The rules related to this topic are complicated and different from one FPGA to another. A large part of an MGT's documentation is often dedicated to detailing the different possibilities. Unfortunately, making the correct decisions on clocking requires spending time on learning the rules that apply to the specific FPGA.

Choice of logic fabric clock for receiving data

When choosing how to generate the logic fabric's clock intended for the reception of data, a fundamental decision is required: Whether this clock is derived from the CDR's clock or from a fixed reference clock. In other words, if the logic fabric's clock is adapted to the exact data rate of the arriving data stream or not.

In most applications, the MGT is used for communication of data in both directions. There is often a close relationship between the arriving data and the data transmitted. For example, the transmitted data stream may include acknowledgements and requests for retransmission that are sent in response to the arriving data stream. In applications of this sort, it is convenient that all logic is synchronous with the same clock (i.e. all logic is in the same clock domain).
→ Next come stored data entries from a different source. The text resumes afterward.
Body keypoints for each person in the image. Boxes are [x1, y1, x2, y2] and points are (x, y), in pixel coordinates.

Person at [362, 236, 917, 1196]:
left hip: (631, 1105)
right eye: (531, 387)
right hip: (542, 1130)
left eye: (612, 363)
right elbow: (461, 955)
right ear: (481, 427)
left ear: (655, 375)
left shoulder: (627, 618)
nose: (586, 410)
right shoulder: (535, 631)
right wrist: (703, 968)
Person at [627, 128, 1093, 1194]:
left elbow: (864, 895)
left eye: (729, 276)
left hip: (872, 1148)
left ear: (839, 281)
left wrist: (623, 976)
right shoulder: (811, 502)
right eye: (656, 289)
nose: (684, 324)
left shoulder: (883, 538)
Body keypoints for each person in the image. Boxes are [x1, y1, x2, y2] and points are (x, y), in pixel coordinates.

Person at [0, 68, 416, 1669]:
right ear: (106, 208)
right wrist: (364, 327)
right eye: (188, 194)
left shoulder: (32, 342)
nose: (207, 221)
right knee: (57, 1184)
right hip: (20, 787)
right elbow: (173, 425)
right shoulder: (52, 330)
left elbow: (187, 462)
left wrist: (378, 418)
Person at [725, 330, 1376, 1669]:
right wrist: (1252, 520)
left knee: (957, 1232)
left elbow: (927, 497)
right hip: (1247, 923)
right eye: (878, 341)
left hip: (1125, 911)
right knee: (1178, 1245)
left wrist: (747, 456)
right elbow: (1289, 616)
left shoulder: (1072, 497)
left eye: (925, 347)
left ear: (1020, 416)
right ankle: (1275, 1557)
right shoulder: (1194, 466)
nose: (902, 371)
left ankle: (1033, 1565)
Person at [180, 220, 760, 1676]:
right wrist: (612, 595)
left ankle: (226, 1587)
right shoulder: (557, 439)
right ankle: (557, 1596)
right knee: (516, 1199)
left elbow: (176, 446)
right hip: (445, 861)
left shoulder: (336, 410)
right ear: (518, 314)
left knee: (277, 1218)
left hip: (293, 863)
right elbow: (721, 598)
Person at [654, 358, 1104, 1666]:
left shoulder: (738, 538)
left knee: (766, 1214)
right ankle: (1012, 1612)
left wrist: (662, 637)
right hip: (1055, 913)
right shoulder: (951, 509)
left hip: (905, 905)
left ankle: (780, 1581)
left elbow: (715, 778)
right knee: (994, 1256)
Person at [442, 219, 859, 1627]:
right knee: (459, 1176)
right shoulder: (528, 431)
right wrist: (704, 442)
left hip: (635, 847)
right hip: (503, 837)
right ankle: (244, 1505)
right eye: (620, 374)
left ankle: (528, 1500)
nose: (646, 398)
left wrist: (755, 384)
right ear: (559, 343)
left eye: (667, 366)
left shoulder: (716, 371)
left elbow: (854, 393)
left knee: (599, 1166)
In particular, The PIPE interface requires that all interfaces with the MGT are synchronous with a single clock (named PCLK in the standard document). Recall from earlier that PIPE is the standard interface between MGTs and several protocols: PCIe, SuperSpeed USB and SATA.
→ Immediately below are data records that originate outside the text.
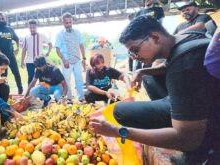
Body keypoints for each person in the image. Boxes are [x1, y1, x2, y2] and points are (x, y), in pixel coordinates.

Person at [90, 16, 220, 164]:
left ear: (154, 37)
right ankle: (177, 121)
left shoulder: (183, 67)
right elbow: (167, 66)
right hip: (204, 100)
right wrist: (143, 72)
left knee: (120, 112)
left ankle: (199, 153)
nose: (135, 57)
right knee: (148, 78)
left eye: (135, 50)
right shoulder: (187, 37)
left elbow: (188, 139)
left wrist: (118, 131)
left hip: (203, 129)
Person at [55, 12, 86, 102]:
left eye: (70, 22)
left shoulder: (77, 32)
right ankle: (69, 98)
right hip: (67, 61)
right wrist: (64, 60)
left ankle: (81, 98)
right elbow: (57, 49)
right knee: (67, 80)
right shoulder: (60, 34)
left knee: (79, 79)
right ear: (63, 23)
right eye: (66, 23)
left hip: (77, 60)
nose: (69, 25)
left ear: (72, 22)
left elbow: (81, 45)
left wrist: (84, 58)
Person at [21, 19, 52, 85]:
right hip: (29, 61)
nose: (32, 29)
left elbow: (50, 44)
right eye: (30, 27)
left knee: (42, 78)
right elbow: (24, 50)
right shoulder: (26, 37)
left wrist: (47, 53)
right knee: (31, 77)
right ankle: (30, 93)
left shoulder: (42, 35)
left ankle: (42, 93)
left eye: (34, 27)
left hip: (40, 61)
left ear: (37, 27)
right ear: (28, 27)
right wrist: (22, 61)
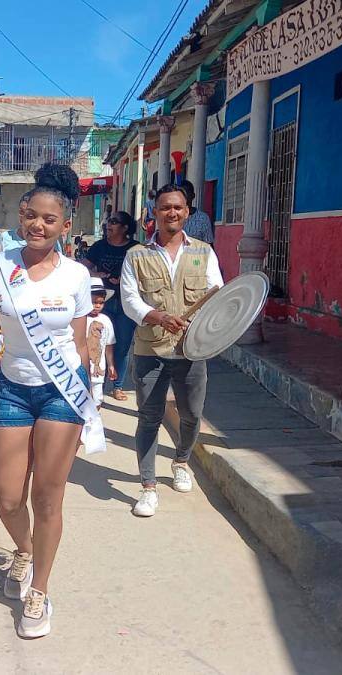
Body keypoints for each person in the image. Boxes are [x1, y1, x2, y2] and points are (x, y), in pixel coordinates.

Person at [0, 162, 100, 639]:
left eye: (49, 219)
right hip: (11, 390)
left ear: (66, 225)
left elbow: (77, 343)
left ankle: (41, 589)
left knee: (47, 497)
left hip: (59, 395)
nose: (37, 225)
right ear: (21, 215)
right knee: (9, 499)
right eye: (30, 215)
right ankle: (25, 551)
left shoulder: (75, 276)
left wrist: (89, 398)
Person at [121, 184, 224, 518]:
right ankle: (148, 487)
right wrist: (157, 316)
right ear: (155, 211)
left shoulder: (204, 253)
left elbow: (216, 293)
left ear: (187, 212)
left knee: (192, 416)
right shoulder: (137, 255)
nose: (172, 213)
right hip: (150, 349)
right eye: (165, 207)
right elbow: (129, 299)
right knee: (149, 417)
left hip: (191, 351)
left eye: (178, 208)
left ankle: (181, 461)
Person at [83, 210, 139, 401]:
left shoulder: (136, 248)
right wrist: (97, 275)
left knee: (122, 345)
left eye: (114, 222)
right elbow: (83, 267)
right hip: (101, 302)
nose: (109, 224)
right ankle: (97, 382)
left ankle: (118, 385)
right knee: (99, 342)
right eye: (108, 221)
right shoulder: (99, 247)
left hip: (126, 304)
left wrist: (126, 279)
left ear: (125, 228)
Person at [85, 279, 117, 405]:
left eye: (101, 303)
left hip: (98, 369)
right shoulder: (78, 319)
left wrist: (111, 365)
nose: (97, 306)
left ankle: (94, 422)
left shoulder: (106, 320)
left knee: (97, 400)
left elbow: (109, 345)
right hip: (80, 369)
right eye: (93, 302)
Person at [181, 180, 215, 244]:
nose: (184, 197)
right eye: (181, 194)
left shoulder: (203, 218)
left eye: (186, 193)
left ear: (193, 196)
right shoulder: (173, 217)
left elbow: (208, 244)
This convenience comes with a price, however: The frequency of the logic fabric's clock is potentially slightly different from the frequency used with the PMA's parallel word (i.e. XCLK's frequency). This difference causes a surplus or a shortage of data inside the PCS, because the logic fabric receives the parallel words slower or faster than these words arrive to the PMA. The solution to this is often to use the Rx buffer and skip symbols, as discussed on the page about PCS.

Alternatively, the logic fabric's clock can be derived from the PMA's clock. With this method, the logic fabric consumes the data at the same rate as it arrives. This is the natural solution when the MGT is used only to receive data. It is also a possible choice for a bidirectional link when the application logic takes care of the clock domain crossing. Xillyp2p is an example of a protocol that has taken this approach.
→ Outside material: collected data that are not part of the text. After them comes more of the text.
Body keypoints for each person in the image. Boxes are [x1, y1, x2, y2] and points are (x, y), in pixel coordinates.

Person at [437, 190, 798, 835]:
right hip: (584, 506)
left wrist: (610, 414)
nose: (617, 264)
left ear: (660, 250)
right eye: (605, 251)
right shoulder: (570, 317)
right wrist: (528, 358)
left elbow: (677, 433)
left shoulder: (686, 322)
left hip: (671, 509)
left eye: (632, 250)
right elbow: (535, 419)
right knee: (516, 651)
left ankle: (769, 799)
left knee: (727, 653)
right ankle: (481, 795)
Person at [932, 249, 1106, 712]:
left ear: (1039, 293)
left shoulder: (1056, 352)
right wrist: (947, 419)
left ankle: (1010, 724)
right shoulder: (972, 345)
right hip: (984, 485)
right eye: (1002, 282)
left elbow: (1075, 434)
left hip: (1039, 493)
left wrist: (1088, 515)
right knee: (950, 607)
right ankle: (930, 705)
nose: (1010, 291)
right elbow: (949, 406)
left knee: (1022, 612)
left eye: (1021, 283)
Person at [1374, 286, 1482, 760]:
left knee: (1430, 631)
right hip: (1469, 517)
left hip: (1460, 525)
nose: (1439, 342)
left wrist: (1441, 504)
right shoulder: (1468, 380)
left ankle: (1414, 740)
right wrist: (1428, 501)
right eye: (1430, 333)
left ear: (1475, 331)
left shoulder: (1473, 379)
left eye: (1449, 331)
AMD FPGA: Two clocks from the logic fabric

MGTs on AMD FPGAs (formerly Xilinx) have two clock input ports from the logic fabric, i.e. two ports for each direction: TXUSRCLK and TXUSRCLK2 for transmission, and RXUSRCLK and RXUSRCLK2 for reception.

Almost all interface with the logic fabric is synchronous with TXUSRCLK2 or RXUSRCLK2 (depending on the direction). The other two inputs, TXUSRCLK and RXUSRCLK are used only internally in some parts of the PCS.

TXUSRCLK is often the same clock signal as TXUSRCLK2. However, the MGTs in AMD's FPGAs have a feature that allows the parallel word used in the interface with the logic fabric to be double as wide as inside the PCS. When this feature is used, TXUSRCLK's frequency is double the frequency of TXUSRCLK2. This is yet another reason for using a logic fabric PLL.

The same principle applies to RXUSRCLK and RXUSRCLK2.

Summary

This page has briefly highlighted a few topics related to an MGT's clocks. It is nevertheless necessary to learn about the MGT's specific features and limitations in order to make wise decisions about the utilization of the MGT's clocking resources. Hopefully, the explanations in this page help with understanding how an MGT's clocks are supposed to work and interact with each other.

This wraps up the last page in this series about MGTs.